Sauce Hollandaise ist ein Klassiker, der oft zu Spargel gegeben wird. Bei der Zubereitung schlägt man die Soße mit kalten Butterflocken auf.

Sauce Hollandaise ist ein Klassiker, der oft zu Spargel gegeben wird. Bei der Zubereitung schlägt man die Soße mit kalten Butterflocken auf. Foto: Kai Remmers

Wer schon mal eine Sauce Hollandaise nach Rezept zubereitet hat, ist sicher der Bezeichnung «montieren» schon begegnet.

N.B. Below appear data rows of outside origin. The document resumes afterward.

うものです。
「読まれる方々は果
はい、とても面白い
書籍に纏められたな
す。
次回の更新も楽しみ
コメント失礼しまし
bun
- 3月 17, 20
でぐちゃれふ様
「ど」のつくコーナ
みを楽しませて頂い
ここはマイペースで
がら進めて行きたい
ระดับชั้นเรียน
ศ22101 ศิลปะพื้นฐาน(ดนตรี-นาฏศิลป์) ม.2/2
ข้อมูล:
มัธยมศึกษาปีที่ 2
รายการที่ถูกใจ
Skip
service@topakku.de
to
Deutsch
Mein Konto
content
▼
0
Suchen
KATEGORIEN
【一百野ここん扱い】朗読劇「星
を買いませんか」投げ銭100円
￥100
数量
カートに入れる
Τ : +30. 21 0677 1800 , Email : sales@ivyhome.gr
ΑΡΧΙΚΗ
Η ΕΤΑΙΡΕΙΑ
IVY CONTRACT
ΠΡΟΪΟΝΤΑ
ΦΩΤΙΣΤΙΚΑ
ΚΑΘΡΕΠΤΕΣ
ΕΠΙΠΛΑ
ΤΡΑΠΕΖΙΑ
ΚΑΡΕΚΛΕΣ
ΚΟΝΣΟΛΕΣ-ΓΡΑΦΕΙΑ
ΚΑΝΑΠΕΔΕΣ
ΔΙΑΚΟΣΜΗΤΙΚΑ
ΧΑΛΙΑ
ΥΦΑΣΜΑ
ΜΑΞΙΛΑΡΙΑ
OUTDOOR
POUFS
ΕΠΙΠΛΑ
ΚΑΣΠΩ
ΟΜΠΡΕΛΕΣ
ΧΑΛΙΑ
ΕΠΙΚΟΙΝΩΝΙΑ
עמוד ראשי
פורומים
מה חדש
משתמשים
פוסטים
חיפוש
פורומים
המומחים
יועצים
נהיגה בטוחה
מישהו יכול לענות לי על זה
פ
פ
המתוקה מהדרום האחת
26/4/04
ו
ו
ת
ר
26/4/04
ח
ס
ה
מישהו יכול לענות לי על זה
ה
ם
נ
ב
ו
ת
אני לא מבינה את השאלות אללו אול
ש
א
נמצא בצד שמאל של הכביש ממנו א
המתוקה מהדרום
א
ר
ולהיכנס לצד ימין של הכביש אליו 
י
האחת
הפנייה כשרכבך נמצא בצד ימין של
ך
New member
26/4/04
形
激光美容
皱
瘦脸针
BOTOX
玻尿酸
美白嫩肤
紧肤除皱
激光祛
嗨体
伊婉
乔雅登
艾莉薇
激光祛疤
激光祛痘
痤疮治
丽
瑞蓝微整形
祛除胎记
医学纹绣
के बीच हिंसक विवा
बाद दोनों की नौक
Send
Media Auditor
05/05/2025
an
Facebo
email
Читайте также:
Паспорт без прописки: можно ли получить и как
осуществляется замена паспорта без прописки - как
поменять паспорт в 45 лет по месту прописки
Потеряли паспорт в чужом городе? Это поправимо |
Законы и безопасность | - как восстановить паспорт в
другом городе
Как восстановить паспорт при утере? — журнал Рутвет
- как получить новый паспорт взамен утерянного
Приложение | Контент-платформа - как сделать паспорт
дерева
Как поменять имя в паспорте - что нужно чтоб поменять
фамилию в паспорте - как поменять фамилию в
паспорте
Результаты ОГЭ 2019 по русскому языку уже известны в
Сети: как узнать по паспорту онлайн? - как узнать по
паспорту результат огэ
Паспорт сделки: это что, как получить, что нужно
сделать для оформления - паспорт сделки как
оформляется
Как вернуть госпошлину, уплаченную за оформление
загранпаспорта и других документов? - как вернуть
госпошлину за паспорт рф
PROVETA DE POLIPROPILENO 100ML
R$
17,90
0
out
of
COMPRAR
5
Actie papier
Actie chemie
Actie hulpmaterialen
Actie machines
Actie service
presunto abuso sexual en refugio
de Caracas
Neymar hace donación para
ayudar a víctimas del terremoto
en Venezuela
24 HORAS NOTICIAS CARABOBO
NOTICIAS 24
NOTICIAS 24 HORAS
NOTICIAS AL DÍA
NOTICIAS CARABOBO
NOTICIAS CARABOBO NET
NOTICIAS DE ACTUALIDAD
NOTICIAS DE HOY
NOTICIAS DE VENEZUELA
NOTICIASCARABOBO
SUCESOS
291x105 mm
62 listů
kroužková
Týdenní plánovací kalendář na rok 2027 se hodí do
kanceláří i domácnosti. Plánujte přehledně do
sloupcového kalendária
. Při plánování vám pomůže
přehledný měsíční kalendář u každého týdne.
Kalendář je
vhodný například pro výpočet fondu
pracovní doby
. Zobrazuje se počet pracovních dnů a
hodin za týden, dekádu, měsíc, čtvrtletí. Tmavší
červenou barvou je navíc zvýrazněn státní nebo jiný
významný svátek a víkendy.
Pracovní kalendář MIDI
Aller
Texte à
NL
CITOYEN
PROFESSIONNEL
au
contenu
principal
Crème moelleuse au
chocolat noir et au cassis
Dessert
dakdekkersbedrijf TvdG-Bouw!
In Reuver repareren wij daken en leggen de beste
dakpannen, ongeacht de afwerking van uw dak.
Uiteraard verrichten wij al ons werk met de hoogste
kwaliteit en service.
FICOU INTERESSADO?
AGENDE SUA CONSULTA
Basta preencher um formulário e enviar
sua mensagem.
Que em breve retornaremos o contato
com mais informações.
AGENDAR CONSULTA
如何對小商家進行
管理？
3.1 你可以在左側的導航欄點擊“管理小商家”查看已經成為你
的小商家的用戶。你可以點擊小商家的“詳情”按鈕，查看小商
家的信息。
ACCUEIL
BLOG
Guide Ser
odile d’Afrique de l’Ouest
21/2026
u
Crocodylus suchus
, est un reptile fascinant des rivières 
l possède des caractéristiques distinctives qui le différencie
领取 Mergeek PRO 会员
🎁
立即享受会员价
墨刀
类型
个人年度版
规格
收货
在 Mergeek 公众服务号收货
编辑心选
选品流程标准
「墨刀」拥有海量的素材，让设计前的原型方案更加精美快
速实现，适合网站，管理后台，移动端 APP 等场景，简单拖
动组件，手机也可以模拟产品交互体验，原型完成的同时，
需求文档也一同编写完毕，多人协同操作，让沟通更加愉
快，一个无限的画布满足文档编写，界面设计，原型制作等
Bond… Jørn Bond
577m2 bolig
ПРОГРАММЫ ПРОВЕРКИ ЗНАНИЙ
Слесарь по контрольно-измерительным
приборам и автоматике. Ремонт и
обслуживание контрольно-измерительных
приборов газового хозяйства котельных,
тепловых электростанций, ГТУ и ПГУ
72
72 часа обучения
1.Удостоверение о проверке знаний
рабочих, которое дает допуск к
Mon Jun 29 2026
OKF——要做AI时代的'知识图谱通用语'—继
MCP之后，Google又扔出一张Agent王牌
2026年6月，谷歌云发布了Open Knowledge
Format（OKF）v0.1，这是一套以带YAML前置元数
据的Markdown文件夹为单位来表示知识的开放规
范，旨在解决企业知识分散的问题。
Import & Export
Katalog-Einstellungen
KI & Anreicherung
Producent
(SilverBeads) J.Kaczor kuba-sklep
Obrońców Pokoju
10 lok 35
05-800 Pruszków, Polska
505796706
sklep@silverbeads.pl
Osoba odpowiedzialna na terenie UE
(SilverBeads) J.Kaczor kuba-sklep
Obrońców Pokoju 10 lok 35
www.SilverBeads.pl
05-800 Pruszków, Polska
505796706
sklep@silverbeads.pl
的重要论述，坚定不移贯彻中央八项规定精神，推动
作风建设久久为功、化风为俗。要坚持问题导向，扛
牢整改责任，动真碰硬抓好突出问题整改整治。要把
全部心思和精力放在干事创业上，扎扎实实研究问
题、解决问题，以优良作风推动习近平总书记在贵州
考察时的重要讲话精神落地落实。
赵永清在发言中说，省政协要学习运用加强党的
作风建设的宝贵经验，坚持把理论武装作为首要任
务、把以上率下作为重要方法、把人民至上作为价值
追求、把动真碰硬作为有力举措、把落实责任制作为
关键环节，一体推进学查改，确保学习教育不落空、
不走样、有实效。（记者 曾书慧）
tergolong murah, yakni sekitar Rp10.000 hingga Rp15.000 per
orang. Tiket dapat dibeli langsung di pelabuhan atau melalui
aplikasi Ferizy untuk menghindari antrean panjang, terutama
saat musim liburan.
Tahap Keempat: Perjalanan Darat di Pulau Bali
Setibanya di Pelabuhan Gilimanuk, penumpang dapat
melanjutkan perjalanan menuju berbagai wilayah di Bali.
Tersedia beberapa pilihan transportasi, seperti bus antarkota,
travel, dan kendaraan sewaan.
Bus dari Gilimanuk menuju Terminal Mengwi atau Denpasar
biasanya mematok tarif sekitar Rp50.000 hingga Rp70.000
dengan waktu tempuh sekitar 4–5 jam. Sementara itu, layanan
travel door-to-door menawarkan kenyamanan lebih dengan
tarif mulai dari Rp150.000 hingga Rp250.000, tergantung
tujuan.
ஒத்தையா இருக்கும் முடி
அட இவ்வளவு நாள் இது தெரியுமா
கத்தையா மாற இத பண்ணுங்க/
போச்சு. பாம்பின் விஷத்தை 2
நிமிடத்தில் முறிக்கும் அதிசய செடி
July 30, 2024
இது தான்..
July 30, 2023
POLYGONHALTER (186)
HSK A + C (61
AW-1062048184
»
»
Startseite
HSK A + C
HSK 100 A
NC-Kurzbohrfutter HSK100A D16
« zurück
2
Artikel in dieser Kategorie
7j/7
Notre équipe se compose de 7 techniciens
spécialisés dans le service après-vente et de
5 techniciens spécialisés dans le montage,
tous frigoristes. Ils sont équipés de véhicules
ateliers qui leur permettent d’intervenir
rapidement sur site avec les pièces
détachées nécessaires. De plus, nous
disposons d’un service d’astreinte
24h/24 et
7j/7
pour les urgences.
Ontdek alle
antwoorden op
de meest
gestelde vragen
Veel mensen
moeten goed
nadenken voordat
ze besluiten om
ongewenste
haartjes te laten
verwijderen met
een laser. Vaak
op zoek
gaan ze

Restaurant-Inhaber Daniel Achilles erklärt, was die Anweisung bedeutet.

Von dpa

Berlin (dpa/tmn) - Eine Soße montieren, heißt es oft. Doch was macht man dabei genau? Beim Montieren geht es darum, Soßen und Suppen mit kalten Butterflocken aufzuschlagen.

Am besten gelingt Hobbyköchen das mit einem Schneebesen, sagt Daniel Achilles, Inhaber des Restaurants «Reinstoff» in Berlin. «Durch den Temperaturunterschied von warm und kalt und dem Fett entsteht eine cremige Bindung.»

Die Soße oder Suppe sollte während des Montierens aber nicht mehr kochen, sonst gerinnt sie. Bekannte Soßen, die montiert werden, sind etwa die Sauce Hollandaise und die Sauce Béarnaise.

Zum Montieren nimmt man aber nicht nur Butter: Eine Bratensoße kann laut Achilles beispielsweise mit Schweineblut gebunden werden.